WORKING DATA section start

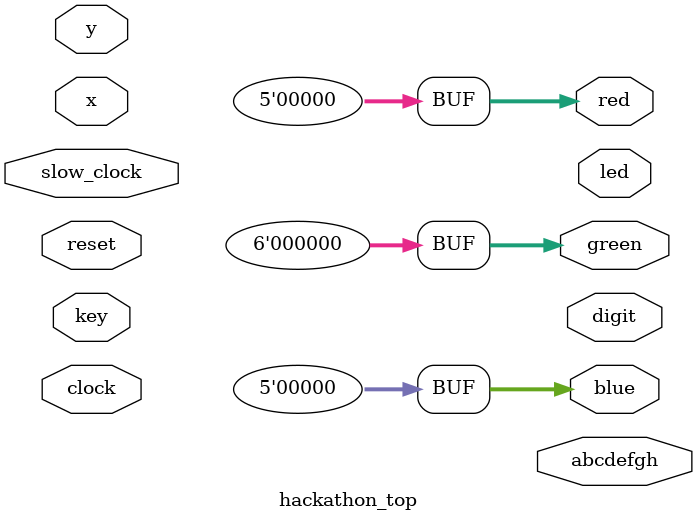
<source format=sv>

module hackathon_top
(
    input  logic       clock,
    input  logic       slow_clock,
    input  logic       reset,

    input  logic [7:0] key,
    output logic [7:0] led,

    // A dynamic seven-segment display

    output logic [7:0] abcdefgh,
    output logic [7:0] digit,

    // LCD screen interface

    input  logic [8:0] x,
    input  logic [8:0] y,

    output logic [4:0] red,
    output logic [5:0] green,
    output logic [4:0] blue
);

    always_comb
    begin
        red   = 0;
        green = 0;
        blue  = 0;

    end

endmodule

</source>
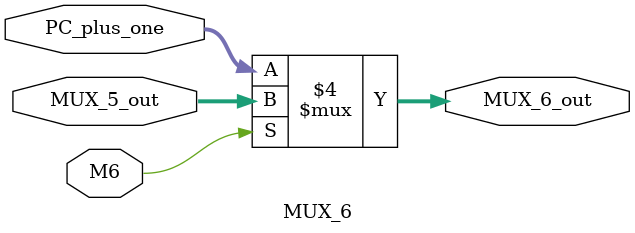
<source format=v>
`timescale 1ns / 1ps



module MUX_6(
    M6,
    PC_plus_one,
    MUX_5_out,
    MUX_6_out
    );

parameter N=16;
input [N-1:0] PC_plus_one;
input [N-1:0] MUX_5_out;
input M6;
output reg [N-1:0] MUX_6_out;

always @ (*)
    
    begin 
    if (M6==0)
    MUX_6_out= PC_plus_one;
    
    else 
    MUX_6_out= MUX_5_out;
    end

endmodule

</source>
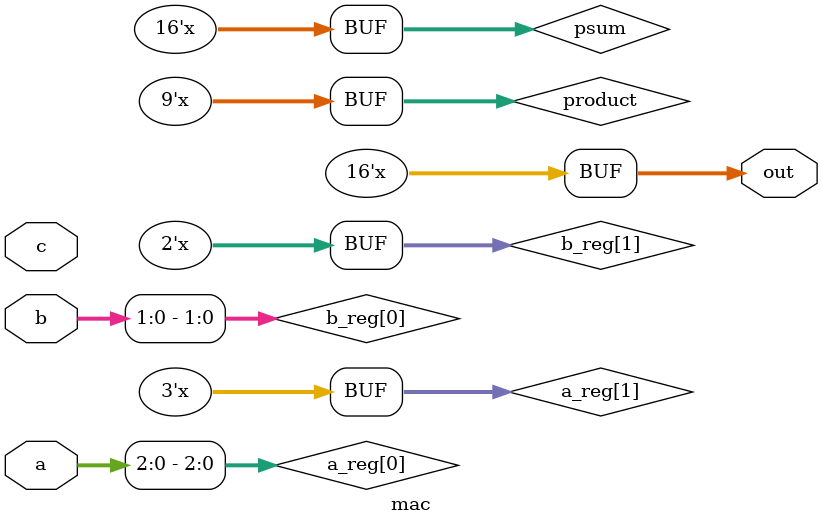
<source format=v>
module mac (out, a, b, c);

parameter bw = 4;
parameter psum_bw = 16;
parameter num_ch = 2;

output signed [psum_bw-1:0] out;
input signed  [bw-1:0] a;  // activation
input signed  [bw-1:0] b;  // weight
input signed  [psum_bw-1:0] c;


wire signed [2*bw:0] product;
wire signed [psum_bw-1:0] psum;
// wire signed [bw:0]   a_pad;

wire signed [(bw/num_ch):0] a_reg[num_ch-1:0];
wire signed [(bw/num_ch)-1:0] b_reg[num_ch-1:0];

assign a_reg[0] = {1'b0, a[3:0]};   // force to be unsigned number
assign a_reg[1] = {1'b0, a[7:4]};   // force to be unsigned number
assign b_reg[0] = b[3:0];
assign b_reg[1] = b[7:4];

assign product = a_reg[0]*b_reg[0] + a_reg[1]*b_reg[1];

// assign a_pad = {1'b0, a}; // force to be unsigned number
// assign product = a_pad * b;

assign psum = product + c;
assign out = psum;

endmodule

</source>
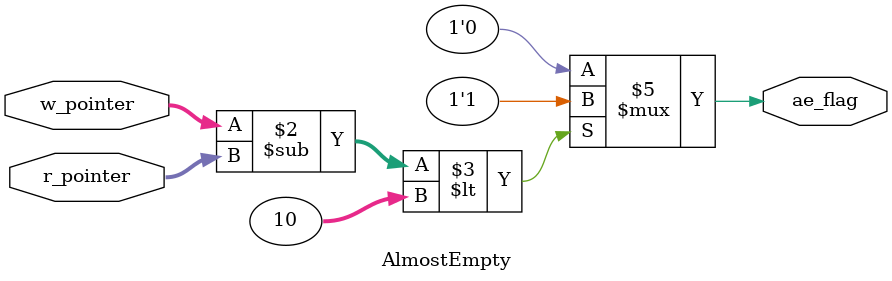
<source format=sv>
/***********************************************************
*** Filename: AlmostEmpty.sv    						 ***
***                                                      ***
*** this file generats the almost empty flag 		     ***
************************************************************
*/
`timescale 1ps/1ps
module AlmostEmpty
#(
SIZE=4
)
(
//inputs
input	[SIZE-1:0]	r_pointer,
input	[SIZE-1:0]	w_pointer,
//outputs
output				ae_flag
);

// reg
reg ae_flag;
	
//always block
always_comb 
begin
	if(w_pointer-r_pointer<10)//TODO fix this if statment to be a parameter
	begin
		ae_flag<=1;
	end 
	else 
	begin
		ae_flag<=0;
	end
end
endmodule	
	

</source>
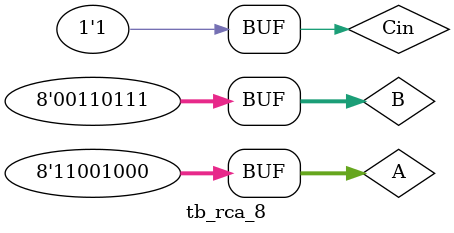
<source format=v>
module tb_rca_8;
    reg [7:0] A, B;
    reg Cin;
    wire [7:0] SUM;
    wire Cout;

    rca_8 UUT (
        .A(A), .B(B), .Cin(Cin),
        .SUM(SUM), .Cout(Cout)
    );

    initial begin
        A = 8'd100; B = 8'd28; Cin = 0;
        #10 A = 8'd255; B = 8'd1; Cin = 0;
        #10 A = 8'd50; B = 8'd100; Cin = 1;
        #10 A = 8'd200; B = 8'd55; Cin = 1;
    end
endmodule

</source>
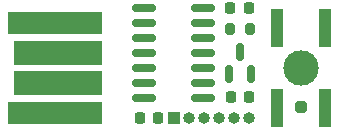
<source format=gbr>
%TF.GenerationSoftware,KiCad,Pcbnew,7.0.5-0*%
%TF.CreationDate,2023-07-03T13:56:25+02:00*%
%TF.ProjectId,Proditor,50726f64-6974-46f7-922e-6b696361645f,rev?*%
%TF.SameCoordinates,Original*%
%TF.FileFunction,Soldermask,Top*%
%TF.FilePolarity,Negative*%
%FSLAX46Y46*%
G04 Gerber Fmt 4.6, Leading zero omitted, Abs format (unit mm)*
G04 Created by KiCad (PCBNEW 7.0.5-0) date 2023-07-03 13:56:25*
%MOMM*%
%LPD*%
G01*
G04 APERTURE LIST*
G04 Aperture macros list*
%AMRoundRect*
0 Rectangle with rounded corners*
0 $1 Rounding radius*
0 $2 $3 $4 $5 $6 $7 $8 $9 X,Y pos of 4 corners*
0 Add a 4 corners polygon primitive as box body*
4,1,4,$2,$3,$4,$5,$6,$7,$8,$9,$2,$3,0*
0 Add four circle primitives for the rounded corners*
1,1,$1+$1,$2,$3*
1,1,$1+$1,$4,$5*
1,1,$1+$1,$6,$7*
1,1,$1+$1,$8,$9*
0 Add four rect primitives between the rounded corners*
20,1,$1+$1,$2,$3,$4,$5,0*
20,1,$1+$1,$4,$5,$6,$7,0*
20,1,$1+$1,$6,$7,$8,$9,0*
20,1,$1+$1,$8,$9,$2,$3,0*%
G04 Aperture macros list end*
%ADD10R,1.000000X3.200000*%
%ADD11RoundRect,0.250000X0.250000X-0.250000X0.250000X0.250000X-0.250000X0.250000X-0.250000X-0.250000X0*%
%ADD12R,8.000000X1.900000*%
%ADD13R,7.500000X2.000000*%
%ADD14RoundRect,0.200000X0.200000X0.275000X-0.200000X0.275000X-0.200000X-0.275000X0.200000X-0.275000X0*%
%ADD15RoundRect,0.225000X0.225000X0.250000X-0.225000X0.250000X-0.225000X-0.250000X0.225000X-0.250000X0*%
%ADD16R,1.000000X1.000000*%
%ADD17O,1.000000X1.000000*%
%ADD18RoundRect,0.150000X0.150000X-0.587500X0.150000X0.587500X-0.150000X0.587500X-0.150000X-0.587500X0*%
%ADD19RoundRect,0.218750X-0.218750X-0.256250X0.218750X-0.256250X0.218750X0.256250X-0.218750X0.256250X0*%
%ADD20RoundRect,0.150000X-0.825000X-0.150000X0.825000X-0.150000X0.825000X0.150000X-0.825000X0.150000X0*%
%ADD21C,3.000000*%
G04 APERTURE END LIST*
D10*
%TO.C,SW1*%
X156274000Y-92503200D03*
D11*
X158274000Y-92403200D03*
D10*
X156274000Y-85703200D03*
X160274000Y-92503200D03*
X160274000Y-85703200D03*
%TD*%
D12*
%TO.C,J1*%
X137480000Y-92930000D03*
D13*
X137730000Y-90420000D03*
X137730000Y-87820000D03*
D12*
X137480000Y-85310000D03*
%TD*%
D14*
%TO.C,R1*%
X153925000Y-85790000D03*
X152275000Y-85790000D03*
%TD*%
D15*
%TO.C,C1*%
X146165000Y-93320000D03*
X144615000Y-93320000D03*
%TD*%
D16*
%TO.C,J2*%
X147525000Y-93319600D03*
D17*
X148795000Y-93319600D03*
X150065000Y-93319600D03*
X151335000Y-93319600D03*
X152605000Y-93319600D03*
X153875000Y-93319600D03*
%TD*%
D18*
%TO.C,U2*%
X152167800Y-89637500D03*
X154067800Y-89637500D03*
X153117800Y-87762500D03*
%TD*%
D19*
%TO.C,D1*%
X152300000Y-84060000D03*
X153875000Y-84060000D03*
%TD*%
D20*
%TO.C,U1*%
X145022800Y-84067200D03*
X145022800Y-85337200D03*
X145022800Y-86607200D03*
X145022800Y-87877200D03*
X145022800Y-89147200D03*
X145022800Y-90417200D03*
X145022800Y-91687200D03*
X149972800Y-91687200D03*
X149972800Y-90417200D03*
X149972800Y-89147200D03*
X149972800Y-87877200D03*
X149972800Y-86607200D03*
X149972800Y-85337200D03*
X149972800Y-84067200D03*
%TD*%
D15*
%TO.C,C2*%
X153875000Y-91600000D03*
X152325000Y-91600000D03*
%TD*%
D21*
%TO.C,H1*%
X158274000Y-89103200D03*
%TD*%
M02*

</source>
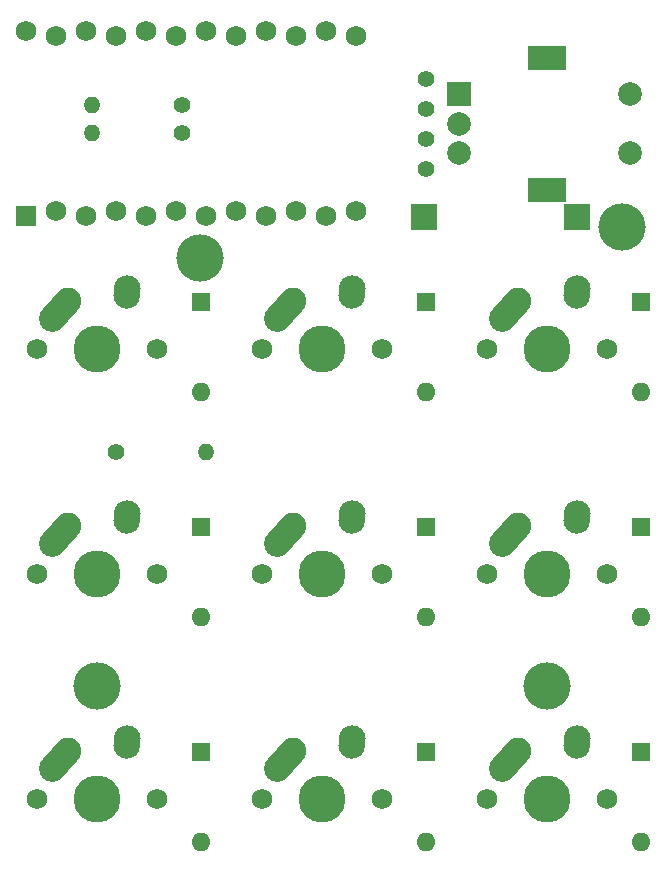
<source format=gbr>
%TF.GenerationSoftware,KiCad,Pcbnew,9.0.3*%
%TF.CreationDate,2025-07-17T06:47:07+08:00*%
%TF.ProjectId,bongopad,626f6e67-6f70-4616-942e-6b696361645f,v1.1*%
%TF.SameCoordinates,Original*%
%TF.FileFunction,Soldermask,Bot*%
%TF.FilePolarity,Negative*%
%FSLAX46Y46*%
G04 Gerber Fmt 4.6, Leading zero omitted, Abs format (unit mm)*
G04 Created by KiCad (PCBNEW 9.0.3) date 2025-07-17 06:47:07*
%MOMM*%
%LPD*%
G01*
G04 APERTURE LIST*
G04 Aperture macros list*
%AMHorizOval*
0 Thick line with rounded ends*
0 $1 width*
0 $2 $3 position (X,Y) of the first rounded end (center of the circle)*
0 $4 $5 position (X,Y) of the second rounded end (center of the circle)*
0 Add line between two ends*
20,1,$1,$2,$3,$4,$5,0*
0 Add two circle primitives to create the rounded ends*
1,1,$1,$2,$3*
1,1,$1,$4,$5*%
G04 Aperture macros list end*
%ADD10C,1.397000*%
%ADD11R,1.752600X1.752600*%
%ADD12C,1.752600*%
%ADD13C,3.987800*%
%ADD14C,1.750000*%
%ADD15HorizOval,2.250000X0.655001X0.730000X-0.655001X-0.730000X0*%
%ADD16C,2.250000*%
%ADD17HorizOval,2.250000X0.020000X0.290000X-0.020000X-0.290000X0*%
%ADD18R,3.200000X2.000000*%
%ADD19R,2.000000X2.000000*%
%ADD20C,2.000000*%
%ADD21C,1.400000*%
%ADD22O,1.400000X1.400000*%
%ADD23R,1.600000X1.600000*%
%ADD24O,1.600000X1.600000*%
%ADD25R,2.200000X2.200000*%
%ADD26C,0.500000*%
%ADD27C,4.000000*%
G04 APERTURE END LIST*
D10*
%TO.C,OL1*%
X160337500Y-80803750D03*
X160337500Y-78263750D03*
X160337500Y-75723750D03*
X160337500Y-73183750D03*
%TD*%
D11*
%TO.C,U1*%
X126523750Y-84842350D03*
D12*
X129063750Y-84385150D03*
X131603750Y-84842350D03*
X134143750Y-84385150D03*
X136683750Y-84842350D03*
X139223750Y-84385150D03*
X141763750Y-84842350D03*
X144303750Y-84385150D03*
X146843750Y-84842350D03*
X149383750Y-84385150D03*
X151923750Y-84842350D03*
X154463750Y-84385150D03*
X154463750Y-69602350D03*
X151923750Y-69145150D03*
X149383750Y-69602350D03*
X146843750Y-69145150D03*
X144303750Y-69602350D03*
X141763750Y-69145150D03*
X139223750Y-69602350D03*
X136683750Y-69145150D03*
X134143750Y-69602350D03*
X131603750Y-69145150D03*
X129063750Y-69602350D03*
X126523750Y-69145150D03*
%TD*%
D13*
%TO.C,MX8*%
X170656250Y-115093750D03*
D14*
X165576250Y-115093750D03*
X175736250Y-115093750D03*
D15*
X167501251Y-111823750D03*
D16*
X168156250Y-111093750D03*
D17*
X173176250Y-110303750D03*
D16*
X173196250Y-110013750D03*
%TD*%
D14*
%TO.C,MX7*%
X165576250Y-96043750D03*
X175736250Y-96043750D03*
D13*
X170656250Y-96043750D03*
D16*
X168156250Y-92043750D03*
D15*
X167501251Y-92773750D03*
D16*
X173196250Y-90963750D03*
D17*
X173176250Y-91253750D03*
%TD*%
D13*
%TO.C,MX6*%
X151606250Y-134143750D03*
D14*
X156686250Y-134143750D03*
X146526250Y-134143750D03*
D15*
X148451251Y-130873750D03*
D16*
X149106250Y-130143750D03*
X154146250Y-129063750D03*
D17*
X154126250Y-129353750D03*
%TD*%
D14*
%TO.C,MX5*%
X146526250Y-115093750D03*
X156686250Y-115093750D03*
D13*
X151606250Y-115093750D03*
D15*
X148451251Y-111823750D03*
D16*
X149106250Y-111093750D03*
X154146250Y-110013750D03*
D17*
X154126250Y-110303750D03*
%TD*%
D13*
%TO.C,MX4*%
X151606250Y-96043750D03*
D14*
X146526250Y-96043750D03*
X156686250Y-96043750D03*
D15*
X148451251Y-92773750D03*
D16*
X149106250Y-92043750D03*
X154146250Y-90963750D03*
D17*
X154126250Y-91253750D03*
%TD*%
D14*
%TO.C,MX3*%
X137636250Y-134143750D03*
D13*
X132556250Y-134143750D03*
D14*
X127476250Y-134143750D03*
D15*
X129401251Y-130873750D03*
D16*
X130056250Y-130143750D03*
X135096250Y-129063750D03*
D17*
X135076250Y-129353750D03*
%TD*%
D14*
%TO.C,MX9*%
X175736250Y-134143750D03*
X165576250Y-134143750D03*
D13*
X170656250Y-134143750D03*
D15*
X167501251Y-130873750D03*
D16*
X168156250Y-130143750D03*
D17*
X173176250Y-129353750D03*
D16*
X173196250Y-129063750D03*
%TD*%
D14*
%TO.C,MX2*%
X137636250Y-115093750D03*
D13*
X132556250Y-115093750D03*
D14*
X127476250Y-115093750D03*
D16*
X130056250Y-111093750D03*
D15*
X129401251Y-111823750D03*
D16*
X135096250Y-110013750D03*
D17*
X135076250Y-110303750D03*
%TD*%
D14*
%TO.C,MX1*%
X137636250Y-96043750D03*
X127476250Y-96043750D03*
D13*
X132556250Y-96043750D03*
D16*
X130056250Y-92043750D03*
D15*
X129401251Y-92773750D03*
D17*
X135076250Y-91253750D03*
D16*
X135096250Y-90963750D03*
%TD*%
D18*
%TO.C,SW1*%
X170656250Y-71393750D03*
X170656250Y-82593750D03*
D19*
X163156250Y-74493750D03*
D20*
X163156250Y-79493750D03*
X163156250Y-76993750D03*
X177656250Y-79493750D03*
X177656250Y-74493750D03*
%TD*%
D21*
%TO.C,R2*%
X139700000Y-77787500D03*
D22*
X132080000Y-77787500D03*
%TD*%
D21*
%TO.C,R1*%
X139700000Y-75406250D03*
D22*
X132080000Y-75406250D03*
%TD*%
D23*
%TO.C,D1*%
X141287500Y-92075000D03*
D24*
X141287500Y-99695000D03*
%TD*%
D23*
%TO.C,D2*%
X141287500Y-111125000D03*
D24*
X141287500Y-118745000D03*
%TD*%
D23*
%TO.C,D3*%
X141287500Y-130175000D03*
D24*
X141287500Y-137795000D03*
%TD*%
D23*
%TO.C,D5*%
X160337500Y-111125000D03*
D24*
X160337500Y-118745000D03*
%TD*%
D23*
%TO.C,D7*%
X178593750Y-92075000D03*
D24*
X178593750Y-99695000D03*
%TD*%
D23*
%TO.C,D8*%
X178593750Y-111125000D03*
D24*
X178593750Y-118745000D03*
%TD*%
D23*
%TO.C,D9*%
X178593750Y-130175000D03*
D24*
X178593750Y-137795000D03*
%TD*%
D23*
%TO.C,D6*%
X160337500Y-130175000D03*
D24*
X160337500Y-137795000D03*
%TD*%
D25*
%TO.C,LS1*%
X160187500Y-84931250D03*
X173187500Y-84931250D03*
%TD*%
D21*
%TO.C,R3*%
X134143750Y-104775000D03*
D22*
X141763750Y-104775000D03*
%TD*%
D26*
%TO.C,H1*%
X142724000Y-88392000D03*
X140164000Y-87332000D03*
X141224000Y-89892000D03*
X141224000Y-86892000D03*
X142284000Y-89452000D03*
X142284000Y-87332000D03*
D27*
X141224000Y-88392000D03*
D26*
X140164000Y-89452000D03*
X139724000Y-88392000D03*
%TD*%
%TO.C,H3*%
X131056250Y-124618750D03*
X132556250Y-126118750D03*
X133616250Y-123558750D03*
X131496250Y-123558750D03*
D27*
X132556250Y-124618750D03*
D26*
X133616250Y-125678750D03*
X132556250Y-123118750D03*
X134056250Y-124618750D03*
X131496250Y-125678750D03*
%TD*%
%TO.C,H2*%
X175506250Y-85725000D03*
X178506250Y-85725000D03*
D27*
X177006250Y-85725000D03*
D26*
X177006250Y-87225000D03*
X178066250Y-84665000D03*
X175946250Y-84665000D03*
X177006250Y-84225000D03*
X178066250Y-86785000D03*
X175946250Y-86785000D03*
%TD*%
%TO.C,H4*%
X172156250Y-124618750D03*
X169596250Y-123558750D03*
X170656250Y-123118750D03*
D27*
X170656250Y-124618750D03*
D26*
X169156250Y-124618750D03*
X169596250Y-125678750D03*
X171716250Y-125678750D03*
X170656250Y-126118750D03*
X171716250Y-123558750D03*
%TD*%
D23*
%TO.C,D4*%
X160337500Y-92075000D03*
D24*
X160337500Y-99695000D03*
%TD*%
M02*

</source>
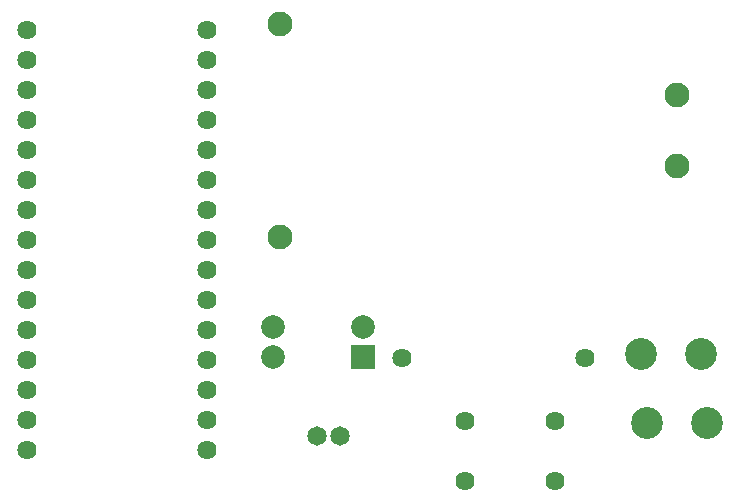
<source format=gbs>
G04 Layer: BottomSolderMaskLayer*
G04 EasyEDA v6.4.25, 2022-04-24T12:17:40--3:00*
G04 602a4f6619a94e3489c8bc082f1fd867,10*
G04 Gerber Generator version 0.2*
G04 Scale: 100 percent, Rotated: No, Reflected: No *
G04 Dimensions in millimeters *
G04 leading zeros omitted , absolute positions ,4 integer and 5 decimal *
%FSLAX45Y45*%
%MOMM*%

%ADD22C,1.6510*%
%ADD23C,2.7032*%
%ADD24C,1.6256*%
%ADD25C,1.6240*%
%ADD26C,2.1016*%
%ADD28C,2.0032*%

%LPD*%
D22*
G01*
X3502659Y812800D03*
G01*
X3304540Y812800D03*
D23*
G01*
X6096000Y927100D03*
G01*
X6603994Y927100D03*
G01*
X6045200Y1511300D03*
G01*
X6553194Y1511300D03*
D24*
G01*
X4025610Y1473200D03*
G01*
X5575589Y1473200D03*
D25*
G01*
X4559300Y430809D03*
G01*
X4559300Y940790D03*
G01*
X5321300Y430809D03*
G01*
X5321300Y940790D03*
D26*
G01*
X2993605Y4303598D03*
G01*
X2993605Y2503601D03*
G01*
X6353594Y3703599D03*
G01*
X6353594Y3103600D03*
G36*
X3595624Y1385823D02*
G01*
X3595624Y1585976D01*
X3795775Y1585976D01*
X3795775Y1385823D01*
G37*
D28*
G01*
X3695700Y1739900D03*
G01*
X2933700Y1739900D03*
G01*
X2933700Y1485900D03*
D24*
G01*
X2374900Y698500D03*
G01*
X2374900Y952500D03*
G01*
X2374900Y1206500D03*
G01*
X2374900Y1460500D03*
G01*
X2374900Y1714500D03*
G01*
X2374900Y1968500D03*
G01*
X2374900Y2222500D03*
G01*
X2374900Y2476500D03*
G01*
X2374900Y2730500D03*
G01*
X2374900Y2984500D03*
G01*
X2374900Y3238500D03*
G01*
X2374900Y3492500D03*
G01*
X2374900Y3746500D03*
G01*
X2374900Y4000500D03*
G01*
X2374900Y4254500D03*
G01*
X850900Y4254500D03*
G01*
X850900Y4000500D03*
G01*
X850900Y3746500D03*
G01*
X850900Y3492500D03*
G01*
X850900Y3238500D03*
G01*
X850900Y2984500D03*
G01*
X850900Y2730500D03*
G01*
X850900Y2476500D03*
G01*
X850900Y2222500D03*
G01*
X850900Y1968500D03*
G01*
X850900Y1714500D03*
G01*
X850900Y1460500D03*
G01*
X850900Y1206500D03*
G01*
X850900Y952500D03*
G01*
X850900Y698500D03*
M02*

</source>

WORKING DATA section end

▸ WHAT IS REQUIRED
Starting at the first line of the records and stopping after the line with "output signed [psum_bw-1:0] out;", copy each line exactly; pictures stay out.

▸ RESPONSE TO THIS EXERCISE
<source format=sv>

module hackathon_top
(
    input  logic       clock,
    input  logic       slow_clock,
    input  logic       reset,

    input  logic [7:0] key,
    output logic [7:0] led,

    // A dynamic seven-segment display

    output logic [7:0] abcdefgh,
    output logic [7:0] digit,

    // LCD screen interface

    input  logic [8:0] x,
    input  logic [8:0] y,

    output logic [4:0] red,
    output logic [5:0] green,
    output logic [4:0] blue
);

    always_comb
    begin
        red   = 0;
        green = 0;
        blue  = 0;

    end

endmodule

</source>
<source format=v>
`timescale 1ns / 1ps



module MUX_6(
    M6,
    PC_plus_one,
    MUX_5_out,
    MUX_6_out
    );

parameter N=16;
input [N-1:0] PC_plus_one;
input [N-1:0] MUX_5_out;
input M6;
output reg [N-1:0] MUX_6_out;

always @ (*)
    
    begin 
    if (M6==0)
    MUX_6_out= PC_plus_one;
    
    else 
    MUX_6_out= MUX_5_out;
    end

endmodule

</source>
<source format=v>
module mac (out, a, b, c);

parameter bw = 4;
parameter psum_bw = 16;
parameter num_ch = 2;

output signed [psum_bw-1:0] out;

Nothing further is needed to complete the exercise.